» RECORDS FOR THIS EXERCISE
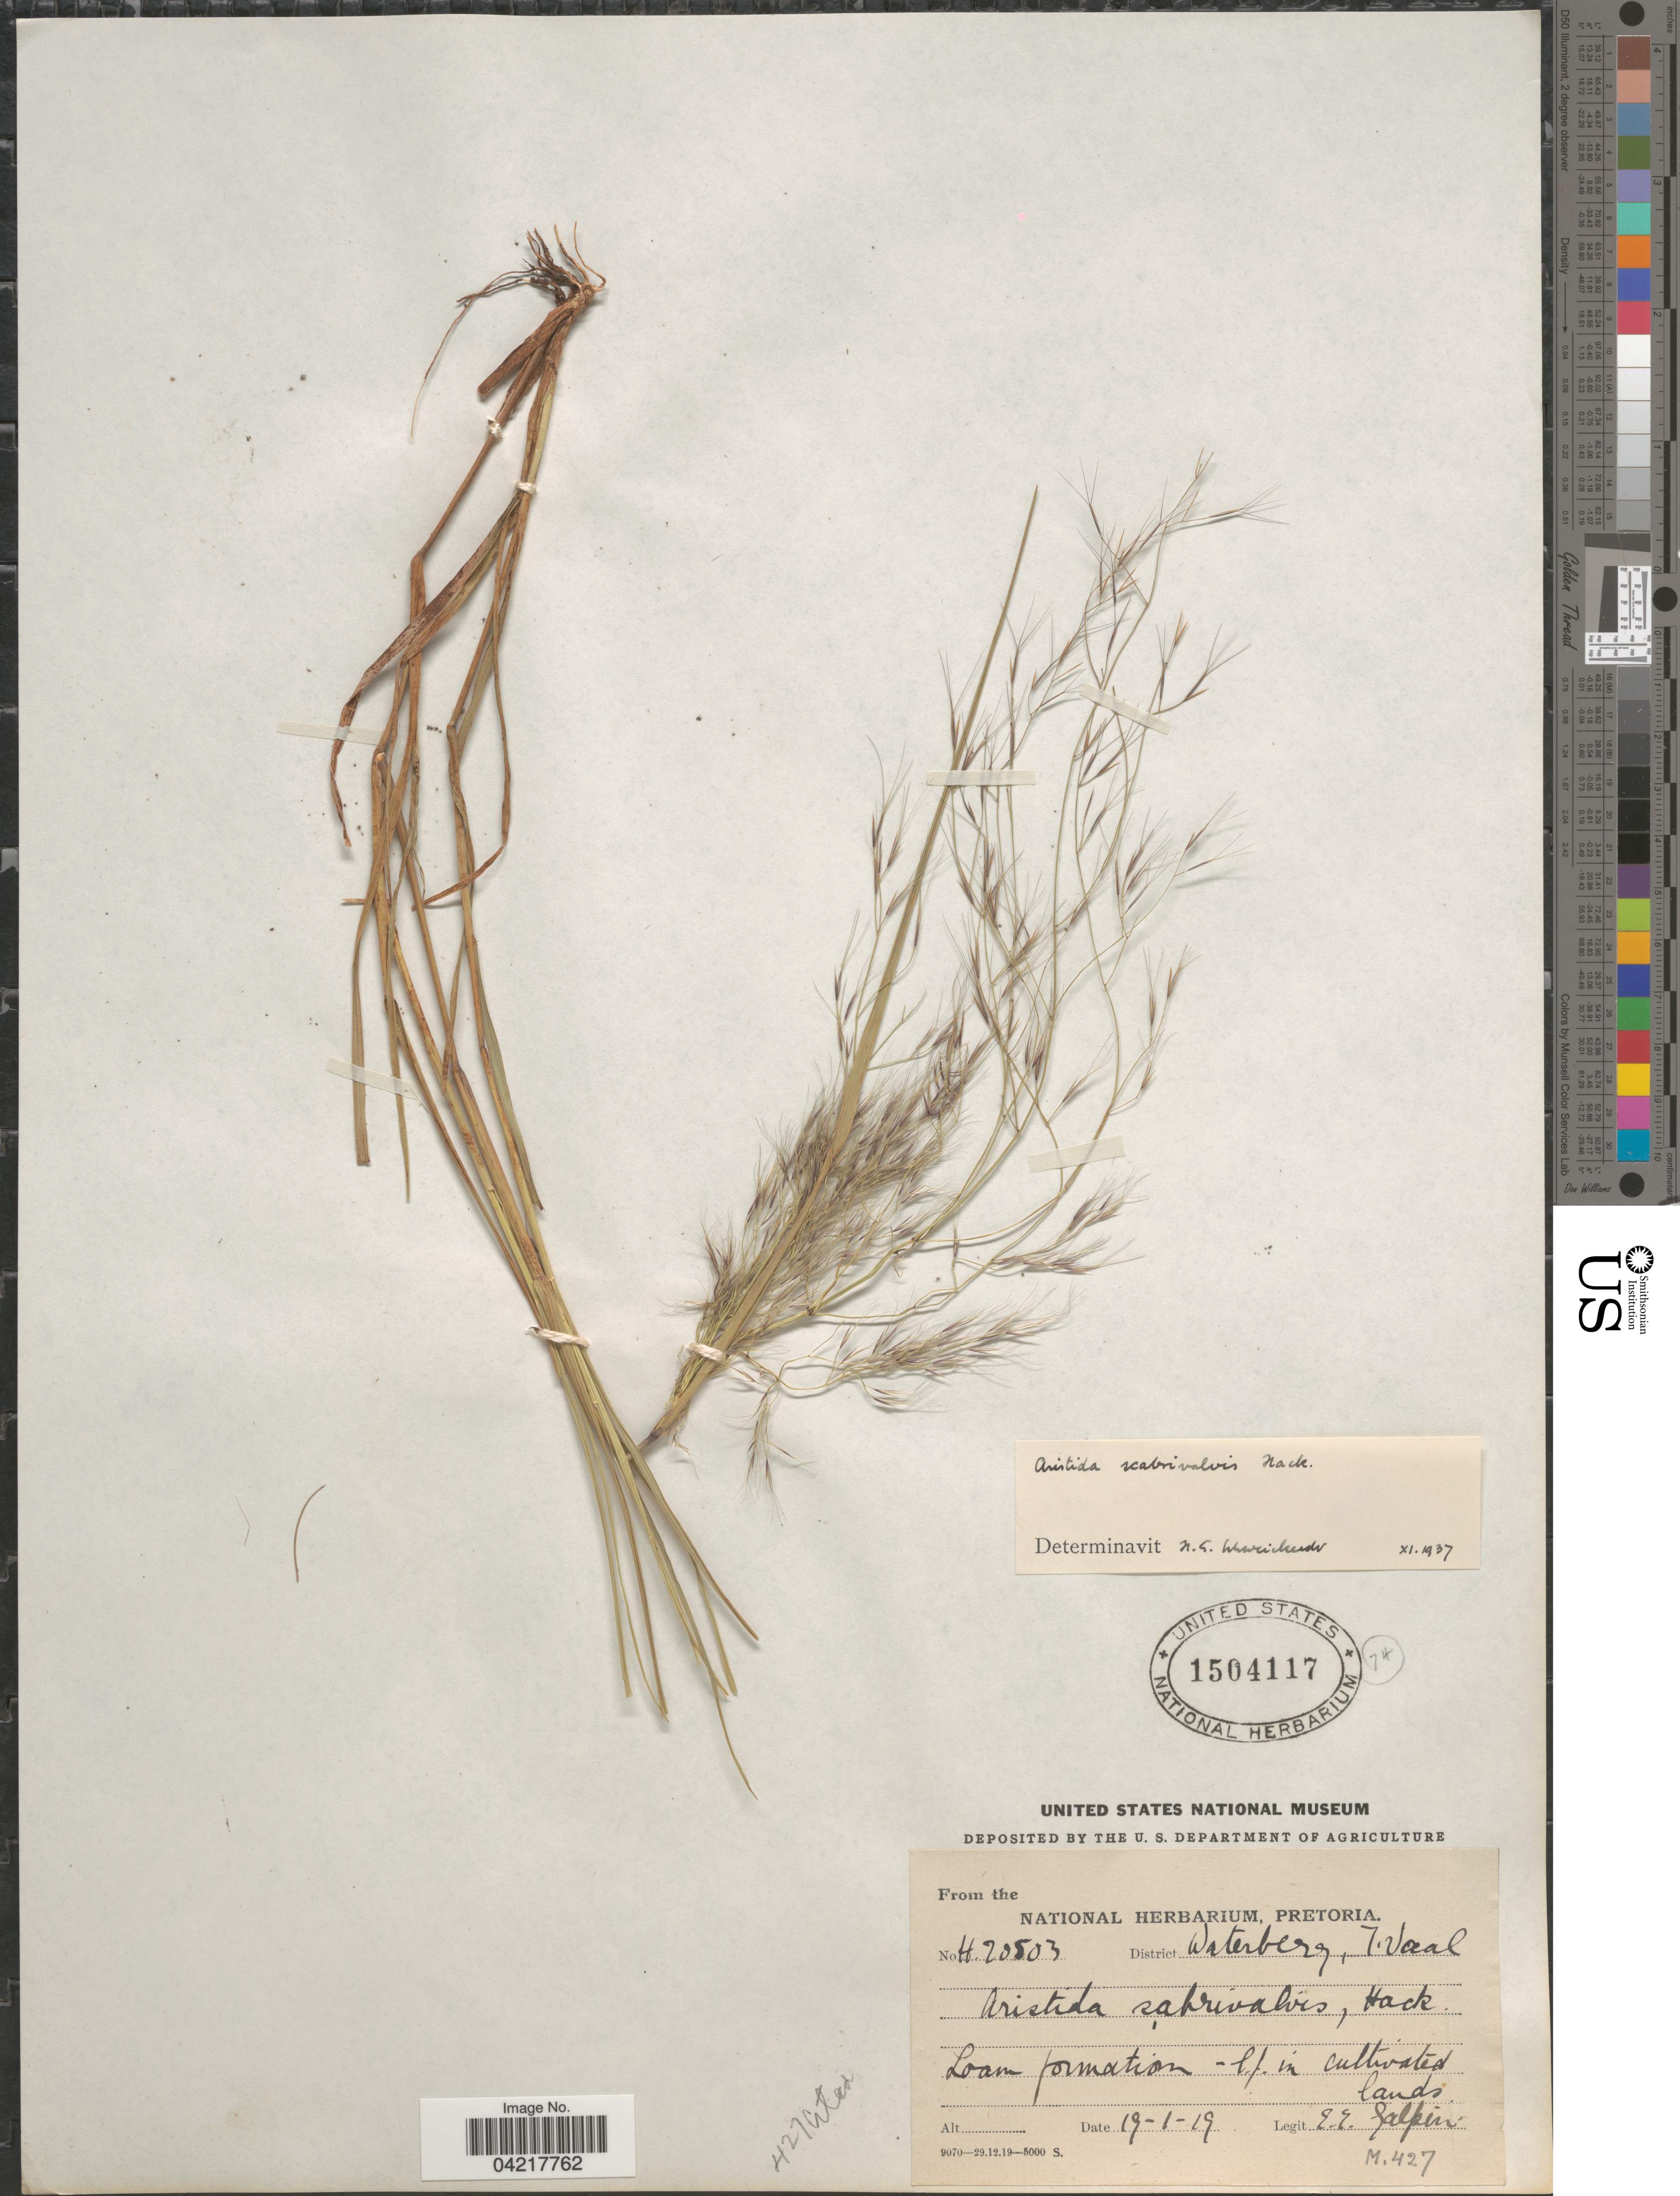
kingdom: Plantae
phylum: Tracheophyta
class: Liliopsida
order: Poales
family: Poaceae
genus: Aristida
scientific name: Aristida scabrivalvis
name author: Hack.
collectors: E. Galpin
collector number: M427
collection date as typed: Transcribed d/m/y: 19/1/19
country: South Africa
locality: District Waterberg, T'Vaal. Loam formation - l.f. in cultivated lands.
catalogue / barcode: US 1504117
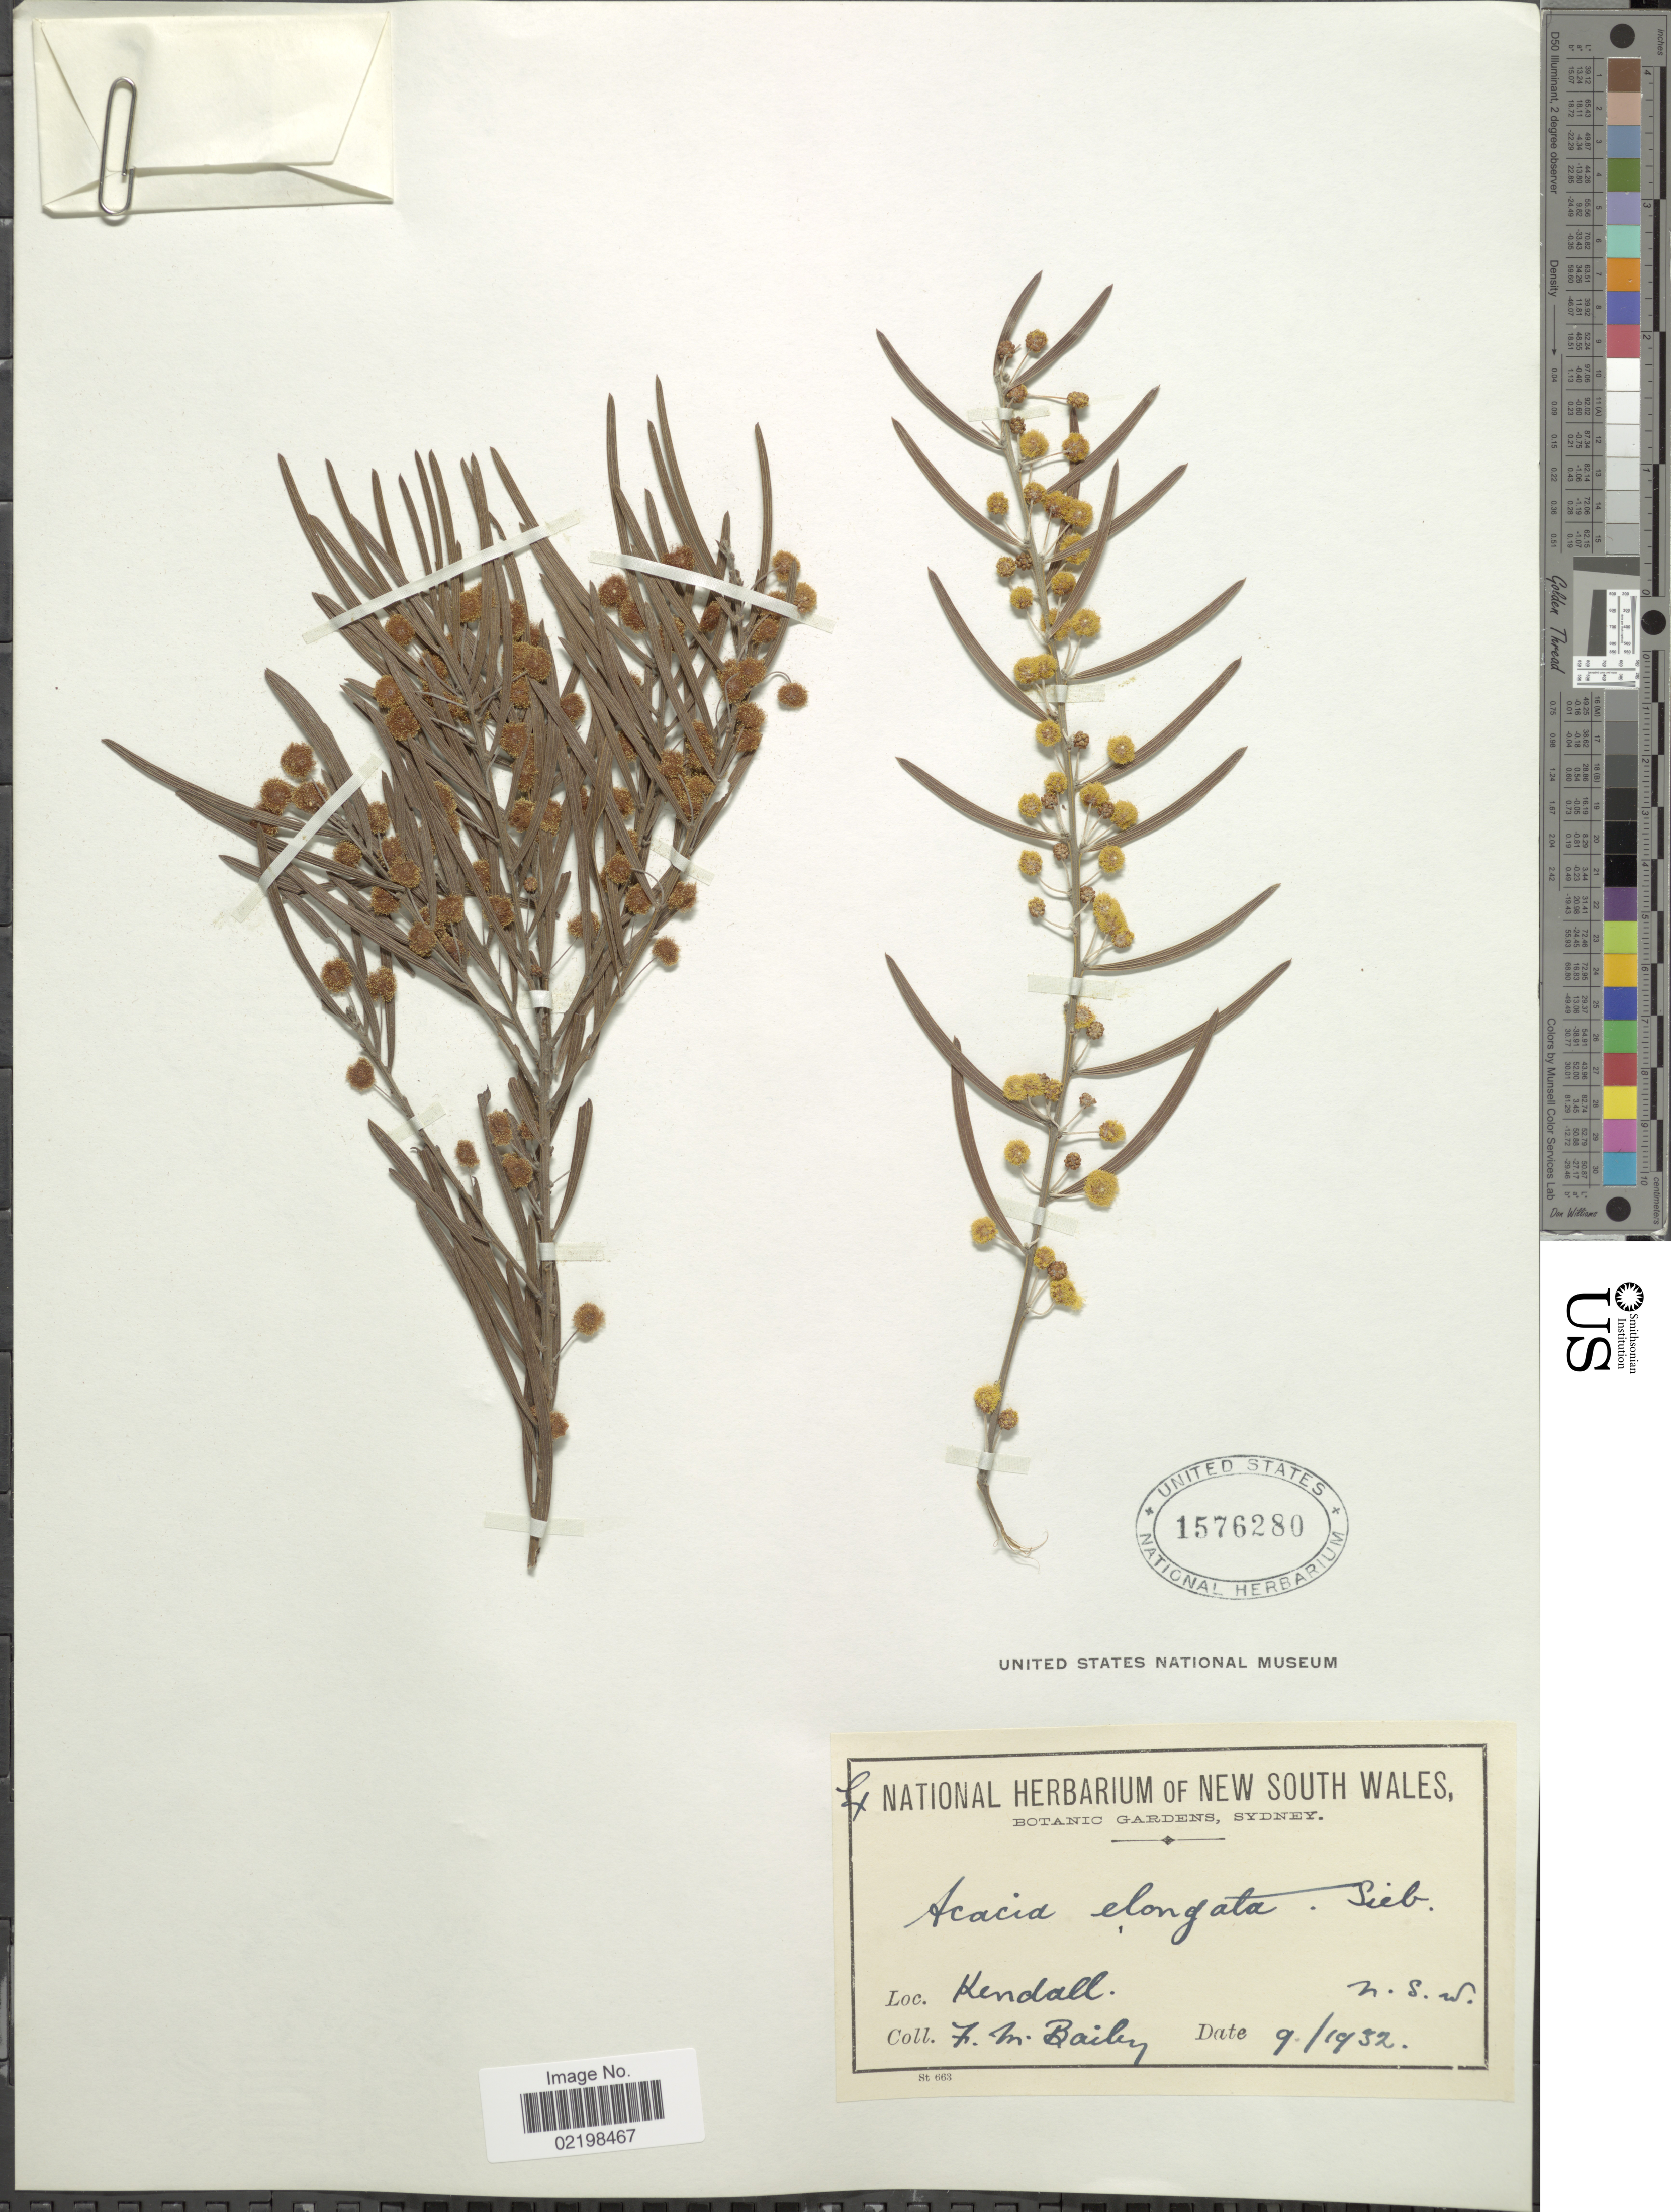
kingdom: Plantae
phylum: Tracheophyta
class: Magnoliopsida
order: Fabales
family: Fabaceae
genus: Acacia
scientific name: Acacia elongata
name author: DC.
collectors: F. M. Bailey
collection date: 1932-09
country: Australia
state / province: New South Wales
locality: Kendall, N.S.W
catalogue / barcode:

» BRIEF
Could you transcribe, word for word, the lines beginning at the one that contains "country: Australia" (that line included) and ending with the last line of the rows?

» ANSWER BELOW
country: Australia
state / province: New South Wales
locality: Kendall, N.S.W
catalogue / barcode:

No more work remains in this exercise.